(Enunciado da tarefa) Reproduza fielmente, do texto sobre a banda Cathedral mostrado abaixo, tudo o que vai de "Banda começou como" até "e Divulgação/Nuclear Blast.".

(Passagem citada)
No Mundo do Rock

Com um pé no passado, Cathedral funde estilos e faz música pesada contemporânea

Banda começou como precursora do doom metal, e hoje se identifica mais com o stoner rock. Psicodelia e arte medieval também são marcas registradas. Fotos: Joe Dilworth (deserto) e Divulgação/Nuclear Blast.

Ingleses perdidos no deserto stoner rock

Ingleses perdidos no deserto stoner rock

Quando Lee Dorrian cansou de gritar e deixou o Napalm Death, estava formado o Cathedral. Isso aconteceu lá pelo final dos anos 80, após a gravação do álbum “From Enslavement to Obliteration”. Com forte inspiração nos riffs e nas músicas lentas e arrastadas do Black Sabbath, o grupo inglês acabou sendo uma referência dentro o então chamado doom metal, termo que incluía outros nomes, como o sueco Candlemass e o também inglês Paradise Lost. Isso na música, porque no conceito estético do Cathedral como um todo, as referências estão no psicodelismo setentista, no artista plástico Hieronymus Bosch – quase todas as capas dos discos têm o estilo dele – e em temas que envolvem a dualidade das coisas terrenas. Não é à toa que o nome do disco mais recente, lançado no ano passado, é “The Garden Of Unearthly Delights”, uma clara referência ao quadro mais famoso do artista, “O Jardim das Delícias”.

(Excertos dos registros)
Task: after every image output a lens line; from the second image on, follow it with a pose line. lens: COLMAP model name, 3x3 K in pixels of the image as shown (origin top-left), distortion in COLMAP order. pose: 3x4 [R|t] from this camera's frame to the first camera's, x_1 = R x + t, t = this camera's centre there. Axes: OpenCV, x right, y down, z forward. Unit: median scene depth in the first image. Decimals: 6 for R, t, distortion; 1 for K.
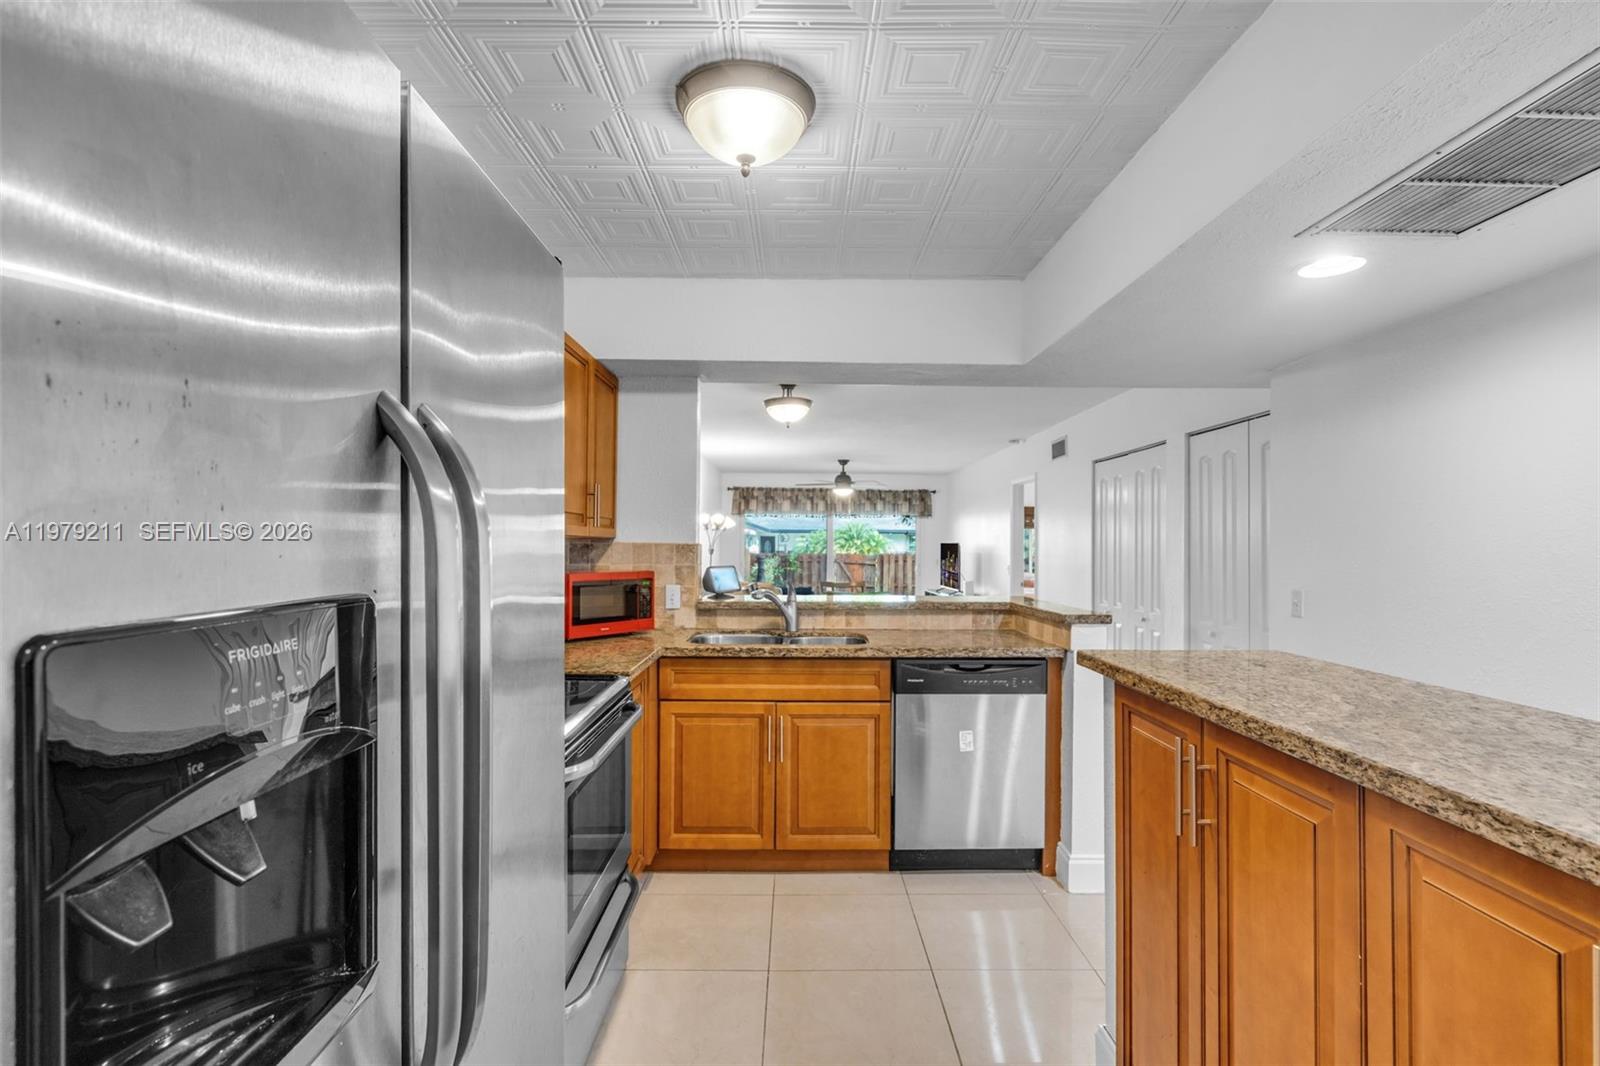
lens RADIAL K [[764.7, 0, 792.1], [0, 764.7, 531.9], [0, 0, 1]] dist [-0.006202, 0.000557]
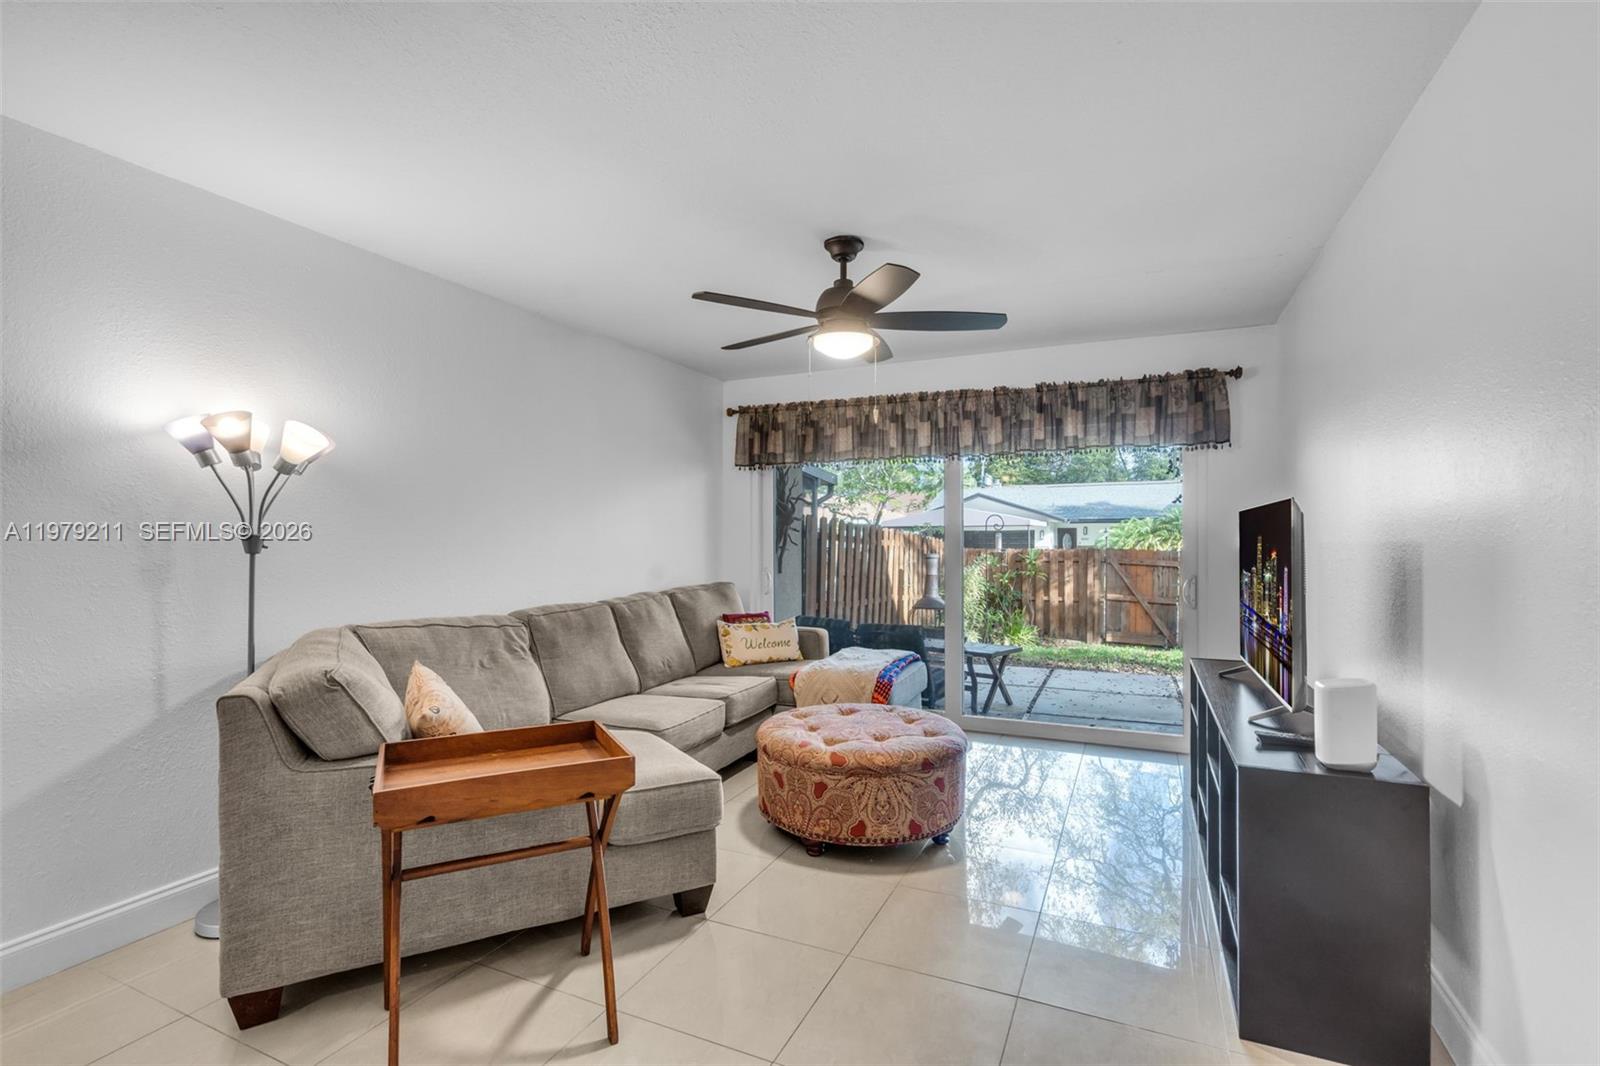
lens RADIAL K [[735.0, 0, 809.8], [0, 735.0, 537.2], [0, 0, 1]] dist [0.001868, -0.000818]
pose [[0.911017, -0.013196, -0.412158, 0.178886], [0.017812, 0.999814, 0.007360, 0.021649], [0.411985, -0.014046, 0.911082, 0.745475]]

* * *

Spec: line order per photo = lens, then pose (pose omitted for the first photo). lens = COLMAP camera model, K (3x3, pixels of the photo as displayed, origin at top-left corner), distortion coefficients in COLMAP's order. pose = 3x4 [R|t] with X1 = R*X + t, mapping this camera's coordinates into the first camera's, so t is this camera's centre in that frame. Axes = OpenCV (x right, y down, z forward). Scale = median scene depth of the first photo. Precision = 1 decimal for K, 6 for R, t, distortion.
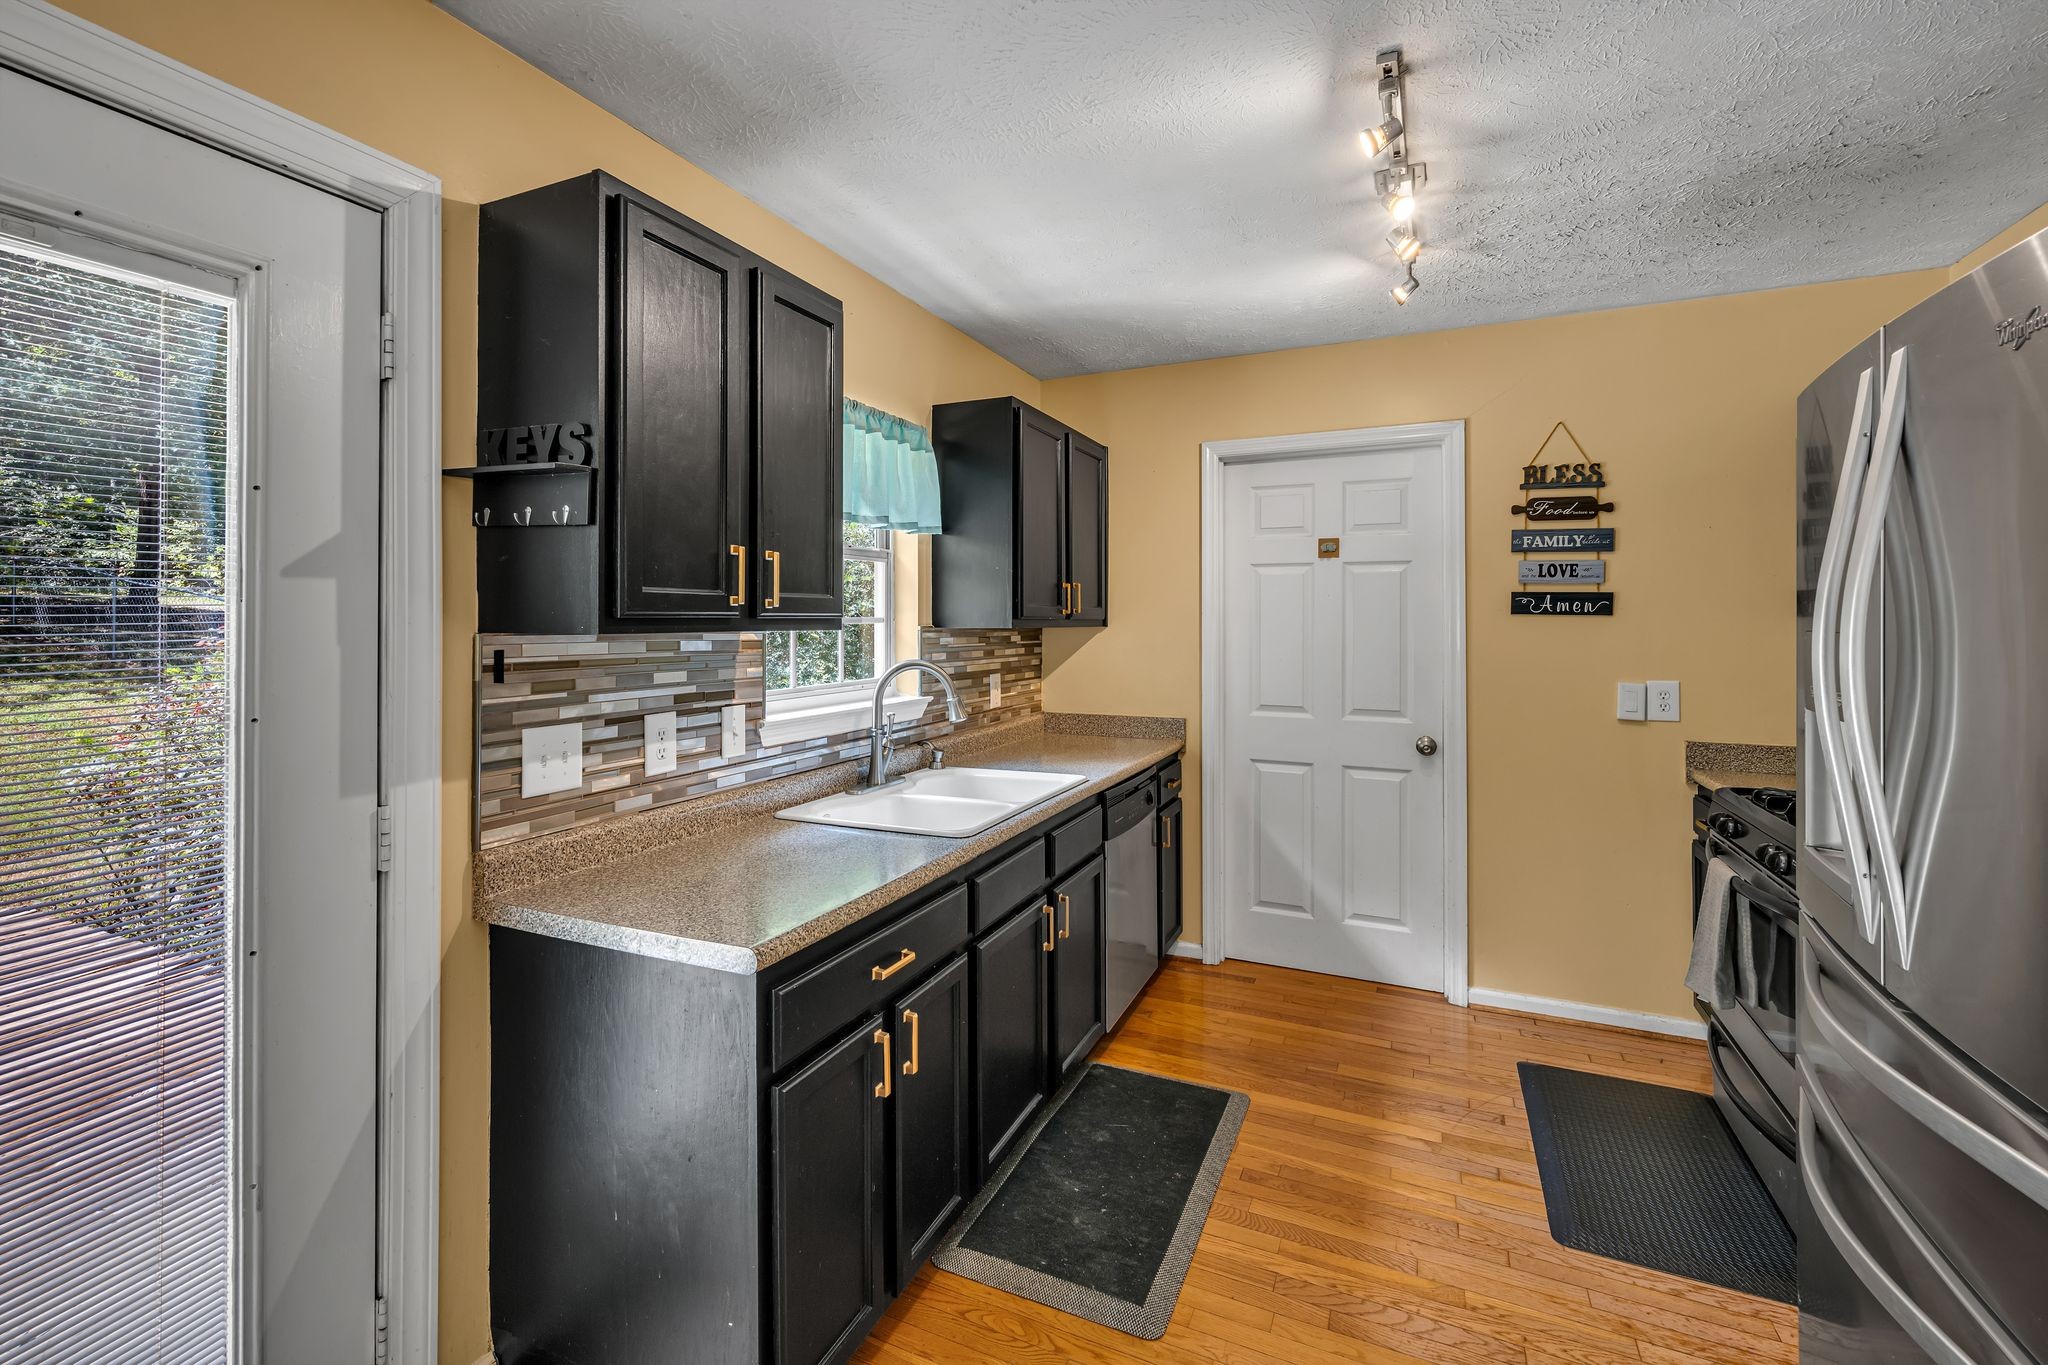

(Resposta)
Banda começou como precursora do doom metal, e hoje se identifica mais com o stoner rock. Psicodelia e arte medieval também são marcas registradas. Fotos: Joe Dilworth (deserto) e Divulgação/Nuclear Blast.